Even the 'characters' Tony interviews as a reporter aren't just comic fodder. Put together, they offer him a 360-degree view of life – its perseverance (a woman who's self-published 50 novels), its colour (a swinger couple), its limits (a glutton who gets banned by an all-you-can-eat buffet place), its frailties (a widow cheated out of her savings by a fake cop) and its unfairness (children at a cancer hospital). Tony judges the oddballs, but the helpless old woman and the sick children will him into appreciating the others for living – and not just existing – to the fullest. None of this is implied, but it's felt. The finale is a sincere culmination of Tony's shapeless journey. For the first time in months, he feels defined. He looks blessed. He sees the people who allowed him to find purpose in fixing them.

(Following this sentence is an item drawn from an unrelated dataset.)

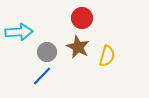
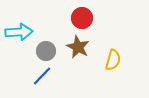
gray circle: moved 1 px left, 1 px up
yellow semicircle: moved 6 px right, 4 px down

The bitterness gives way to a refined dignity; it's like watching an irreverent comedy confess that it was a coming-of-adage drama all along. The final shot is open to interpretation, but by now we know that Brandy is named after the medicinal potion carried by rescue dogs on their necks in the harsh winter. We know that love is as much of a crutch as humour. We know that grief is not the threat of an afterlife but the promise of it. And we know that tolerance is the cornerstone of empathy. After all, if it takes a village to raise a child, it takes a town to restore a spirit.